En estas costas aprendí a escuchar en el silencio del mar en calma y la noche estrellada las conversaciones de los marineros, y fue así como todo cobró sentido, como pude enterarme de lo que, en realidad, había ocurrido aquella mañana de noviembre en la que todo mi mundo se derrumbó. Supe del miedo que provocábamos la extraña pareja que formamos Caribdis y yo. Me enteré, por fin, de cuál había sido la causa de mi desgracia y, sobre todo, pude dirigir mi resentimiento contra los auténticos culpables.

"Lo que no sabía entonces es que él estaba completamente enamorado de mí, no solo por mi belleza, sino también por la atracción que le provocaba mi rechazo"

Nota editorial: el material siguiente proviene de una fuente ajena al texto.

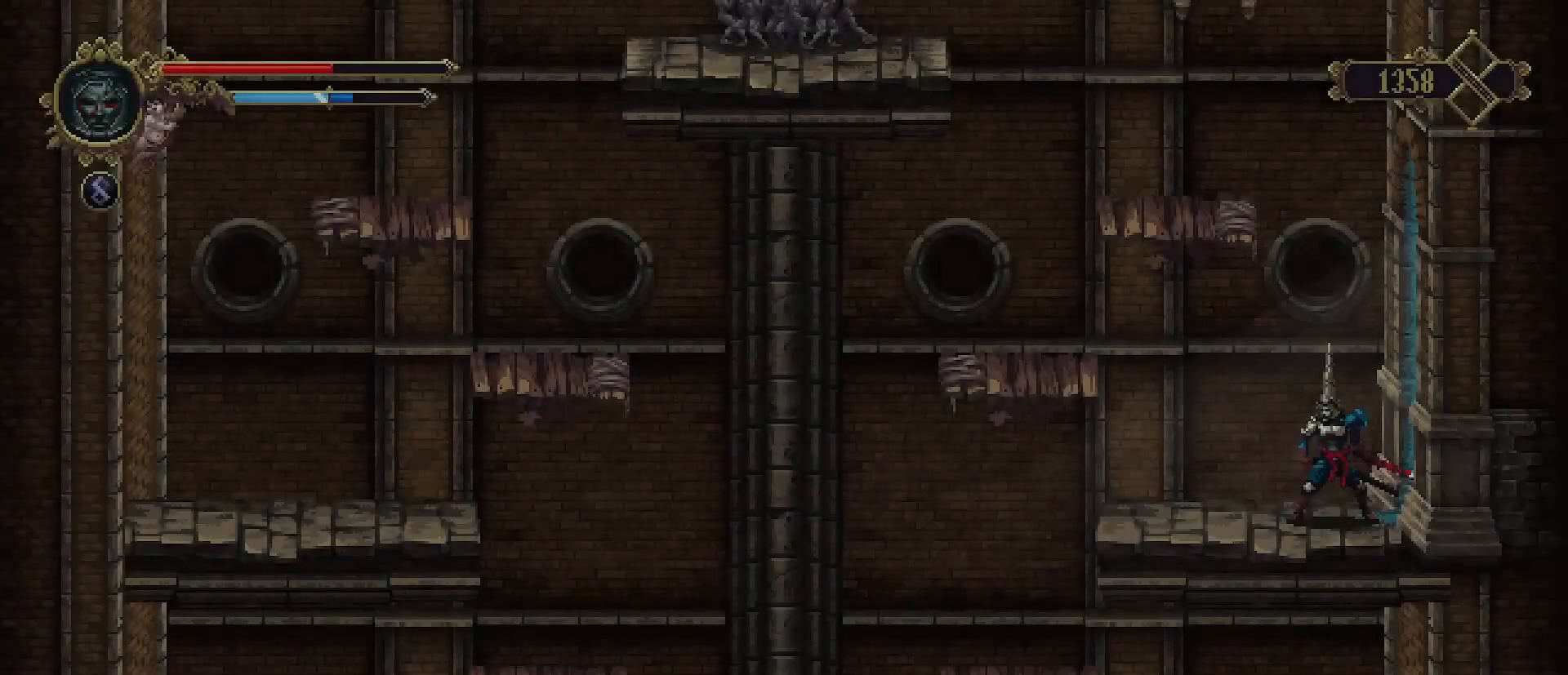
{"buttons": ["CROSS"], "left_stick": "left", "right_stick": "center", "events": [[233, "left_stick", "left"], [433, "CROSS", "down"]]}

Fue Glauco el origen de mis males. Yo fui una mujer bellísima, pero esa misma virtud supuso un gran castigo para mí, ya que tuve que lidiar con miles de pretendientes ansiosos de mis encantos. Yo, sin embargo, fui desdeñosa con todos ellos, pues nunca me han interesado los hombres. Mis preferencias eran otras, aunque jamás en mi vida humana pude expresarlas. Uno de aquellos pretendientes se llamaba Glauco, y para intentar conquistarme me contó su historia: cómo, tras ingerir unas extrañas hierbas, se había transformado en un ser viscoso y deforme mitad pez mitad alga. No solo lo rechacé porque no me interesaban los hombres, sino que también lo rechacé porque me provocaba repulsión, y así se lo hice saber. Lo que no sabía entonces es que él estaba completamente enamorado de mí, no solo por mi belleza, sino también por la atracción que le provocaba mi rechazo. Decidió que yo debía ser suya a toda costa, y para ello marchó a Eea, morada de la diosa experta en artes mágicas, Circe. Ella se enamoró perdidamente de él y decidió aniquilar los sentimientos que Glauco había cosechado por mí, así que lo engañó, y en vez de preparar un filtro de amor cocinó una pócima de transformación, para que aquel se desenamorara de mí y me rechazara por mi monstruosidad. Y así fue como yo me convertí en este ser híbrido que conserva el torso, el rostro, la mirada, el alma y el corazón de una mujer injustamente atormentada. Él me rechazó, sí, pero a mis oídos también llegó que Circe no consiguió su amor, sino su desprecio, al enterarse de lo que me había hecho. Las dos perdimos por sus celos, yo mi vida, ella la remota posibilidad de su amor.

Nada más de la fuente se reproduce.